Graczyk was charged and pleaded guilty in connection with the Ardillo theft. He faces from eight months to 10 years when he is sentenced. He won't be charged for the other thefts.
Besides Nuzzo, the defendants are Dominick "Tootsie" Palermo, 73, of Orland Park, Ill.; Nicholas "Jumbo" Guzzino, 49, of Chicago Heights, Ill.; Bernard "Snooky" Morgano, 54, of Valparaiso; Sam "Frog" Glorioso, 48, of Gary, and Peter "Cadillac Pete" Petros, 56, formerly of LaPorte, now of Cicero, Ill.
FBI special agent James Cziperle took the stand Tuesday with the jury out of the courtroom to outline a conversation he had with Morgano as the two were walking into the courthouse on July 15.
"He (Morgano) said he had anxiety and was pointing to his chest," Cziperle said. "He said 'I'll be glad when this ---- is over. You play with fire and you get burned.' "
Most of Tuesday morning was taken up with the testimony of the operators of tobacco stores that fronted for gambling operations in Michigan City and LaPorte.
Edward C. Strawmier, 40, said he and his uncle, Charles Kallil, operated the United Cigar Store, 719 Franklin Square, Michigan City, until 1989.
Strawmier said he and his uncle each cleared more than $200,000 a year from sports betting, parlay cards and punch boards. He said he began paying Anthony Leone $500 a month in protection money in the fall of 1986. Leone, who also was indicted, has pleaded guilty and will testify later in the trial.
"I figured him to being connected to a syndicate, the mob," Strawmier said. "I felt intimidated.
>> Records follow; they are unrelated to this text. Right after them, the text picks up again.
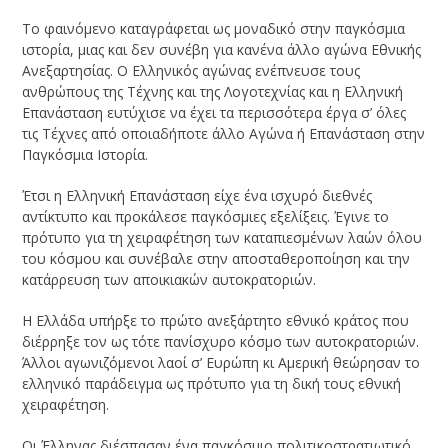
Το φαινόμενο καταγράφεται ως μοναδικό στην παγκόσμια
ιστορία, μιας και δεν συνέβη για κανένα άλλο αγώνα Εθνικής
Ανεξαρτησίας. Ο Ελληνικός αγώνας ενέπνευσε τους
ανθρώπους της Τέχνης και της Λογοτεχνίας και η Ελληνική
Επανάσταση ευτύχισε να έχει τα περισσότερα έργα σ’ όλες
τις Τέχνες από οποιαδήποτε άλλο Αγώνα ή Επανάσταση στην
Παγκόσμια Ιστορία.
Έτσι η Ελληνική Επανάσταση είχε ένα ισχυρό διεθνές
αντίκτυπο και προκάλεσε παγκόσμιες εξελίξεις. Έγινε το
πρότυπο για τη χειραφέτηση των καταπιεσμένων λαών όλου
του κόσμου και συνέβαλε στην αποσταθεροποίηση και την
κατάρρευση των αποικιακών αυτοκρατοριών.
Η Ελλάδα υπήρξε το πρώτο ανεξάρτητο εθνικό κράτος που
διέρρηξε τον ως τότε πανίσχυρο κόσμο των αυτοκρατοριών.
Άλλοι αγωνιζόμενοι λαοί σ’ Ευρώπη κι Αμερική θεώρησαν το
ελληνικό παράδειγμα ως πρότυπο για τη δική τους εθνική
χειραφέτηση.
Οι Έλληνας διέσπασαν ένα παγκόσμιο πολιτικοστρατιωτικό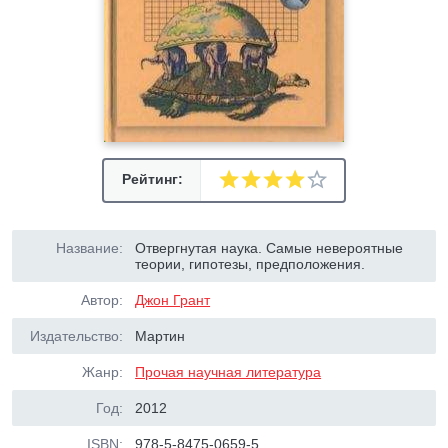
Рейтинг:
Название:
Отвергнутая наука. Самые невероятные
теории, гипотезы, предположения.
Автор:
Джон Грант
Издательство:
Мартин
Жанр:
Прочая научная литература
Год:
2012
ISBN:
978-5-8475-0659-5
I didn't know what these people were capable of."
In the fall of 1987, Strawmier said he met Leone in a parking lot across the street from the Minos restaurant on U.S. 421 in Michigan City.
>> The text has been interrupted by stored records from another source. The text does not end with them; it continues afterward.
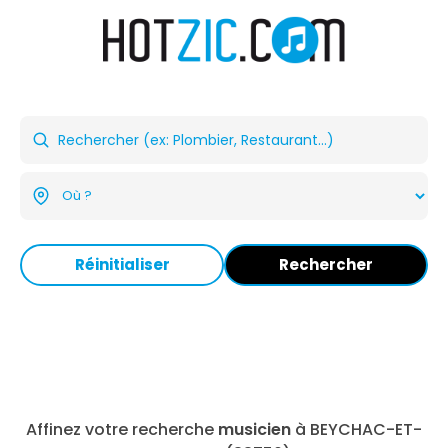
Réinitialiser
Rechercher
Affinez votre recherche
musicien
à BEYCHAC-ET-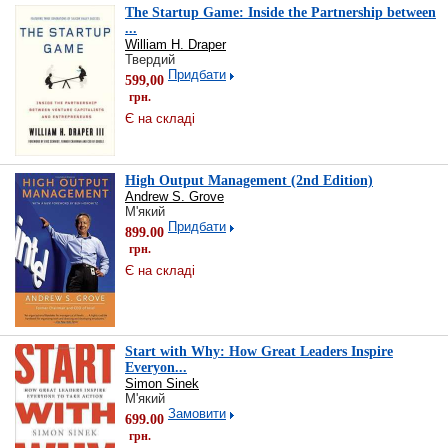
The Startup Game: Inside the Partnership between
...
William H. Draper
Твердий
Придбати
599,00
грн.
Є на складі
High Output Management (2nd Edition)
Andrew S. Grove
М'який
Придбати
899.00
грн.
Є на складі
Start with Why: How Great Leaders Inspire
Everyon...
Simon Sinek
М'який
Замовити
699.00
грн.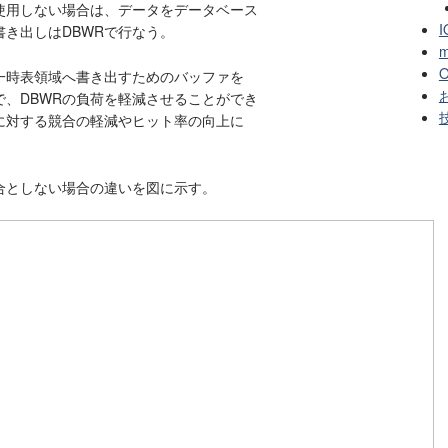
使用しない場合は、データをデータベース
I
き出しはDBWRで行なう。
m
O
一時表領域へ書き出すためのバッファを
お
、DBWRの負荷を軽減させることができ
に対する競合の軽減やヒット率の向上に
合としない場合の違いを図に示す。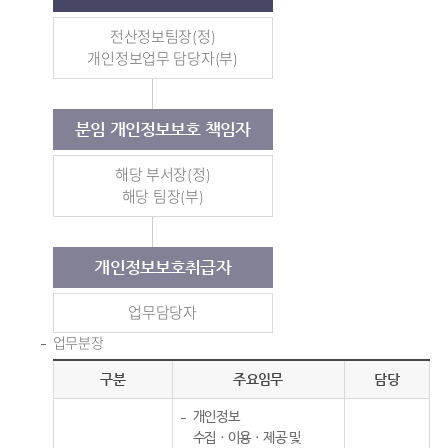
전산정보팀장(정)
개인정보업무 담당자(부)
분임 개인정보보호 책임자
해당 부서장(정)
해당 팀장(부)
개인정보보호취급자
업무담당자
업무분장
구분
주요임무
담당
개인정보
수집ㆍ이용ㆍ제공 및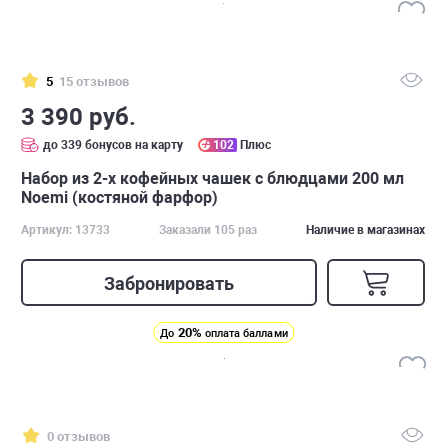
5
15 отзывов
3 390 руб.
до 339 бонусов на карту
102
Плюс
Набор из 2-х кофейных чашек с блюдцами 200 мл
Noemi (костяной фарфор)
Артикул: 13733
Заказали 105 раз
Наличие в магазинах
Забронировать
20%
До
оплата баллами
0 отзывов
"He told me to lift up my shirt and he frisked me," Strawmier said. "He said he felt like he was being followed."
Several of the defense attorneys focused on the issue of selective prosecution, pointing out that Strawmier was granted immunity to testify about what the defendants are charged with doing.
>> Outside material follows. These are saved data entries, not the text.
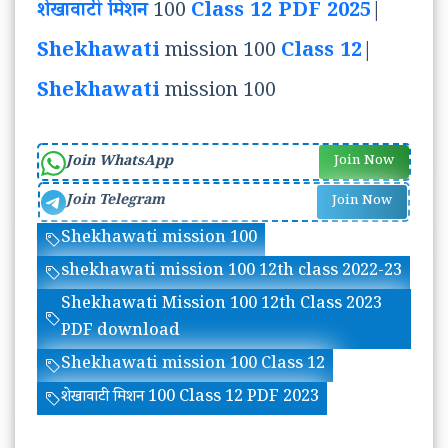
शेखावाटी मिशन
100
Class 12 PDF 2025
|
Shekhawati
mission 100
Class 12
|
Shekhawati
mission 100
Join WhatsApp
Join Now
Join Telegram
Join Now
Shekhawati mission 100
shekhawati mission 100 12th class 2022-23
Shekhawati Mission 100 12th Class 2023
PDF download
Shekhawati mission 100 Class 12
शेखावाटी मिशन 100 Class 12 PDF 2023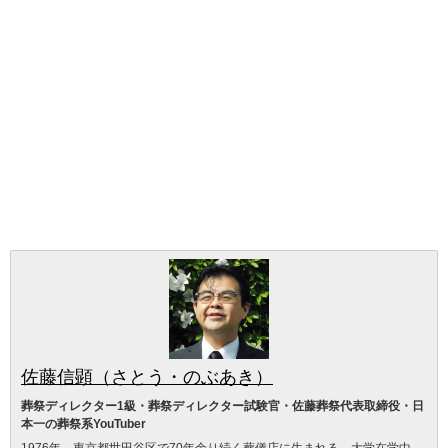
佐藤信顕（さとう・のぶあき）
葬祭ディレクター1級・葬祭ディレクター試験官・佐藤葬祭代表取締役・日
本一の葬祭系YouTuber
1976年、東京都世田谷区で70年余り続く葬儀店に生まれる。大学在学中、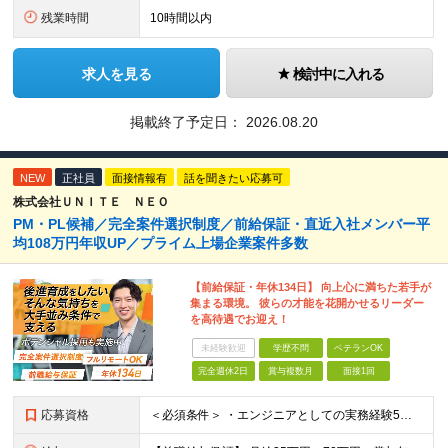
残業時間
10時間以内
求人を見る
検討中に入れる
掲載終了予定日：
2026.08.20
NEW
正社員
面接情報有
話を聞きたい応募可
株式会社ＵＮＩＴＥ ＮＥＯ
PM・PL候補／完全案件選択制度／前給保証・直近入社メンバー平
均108万円年収UP／プライム上場企業案件多数
【前給保証・年休134日】 向上心に満ちた若手が
集まる環境。 彼らの才能を花開かせるリーダー
を高待遇でお迎え！
未経験歓迎
学歴不問
ベテランOK
完全週休2日
賞与複数月
面接1回
応募資格
＜必須条件＞ ・エンジニアとしての実務経験5年以上 ＜尚可条件＞ ・PM、PL経験 ・後輩指導やチームリーダーなど、何らかのリード経験 ※リーダー未経験の方のご応募も大歓迎です！ポテンシャル採用を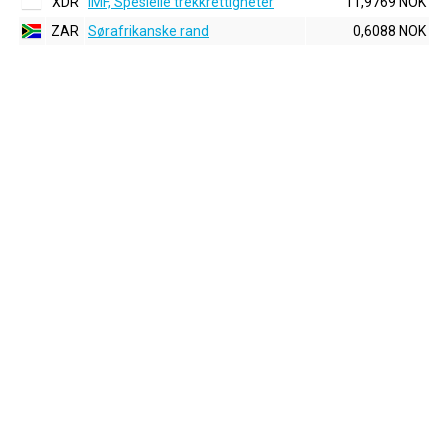
XDR
IMF, Spesielle trekkrettigheter
11,9769 NOK
ZAR
Sørafrikanske rand
0,6088 NOK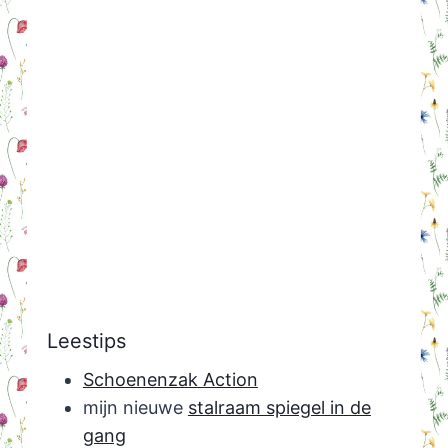
Leestips
Schoenenzak Action
mijn nieuwe
stalraam spiegel in de
gang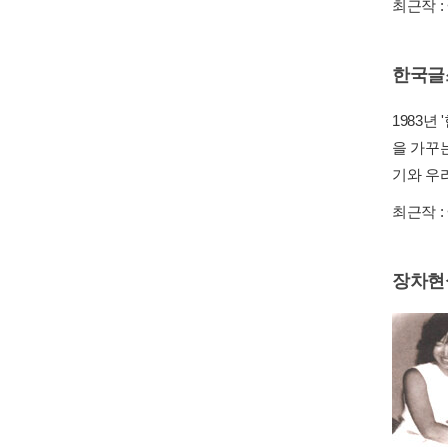
최근작 :
한국글
1983
을 가꾸
기와 우
최근작 :
장차현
"You consider yourself a lucky man," said Chicago attorney Kevin Milner, representing Palermo.
"Yes, I do," Strawmier said.
"You are just going on your merry way making money and everything else," Milner said. "You are not even going to have to stop your business (gambling), are you?"
"No," Strawmier said.
Donald Pytel, the owner of Lucky's Tobacco Store in LaPorte, another bookmaker, said he paid Leone $400 monthly.
The defense attorneys also suggested that Leone was acting on his own and conned Pytel and Strawmier. When Leone stopped collecting the monthly payments, no one else came around to collect the money, each said.
"I don't know if I was conned or not, but I gave it to him," Pytel said.
The government played two short tapes recorded at the Guzzino family's Taste of Italy restaurant in Calumet City, Ill.
Guzzino is heard telling Morgano to collect money, but he doesn't say for what or from whom.
There also is a reference to "Curley" wanting money collected from someone "behind on the rent." Curley is one of Palermo's nicknames. It was the first reference to Palermo.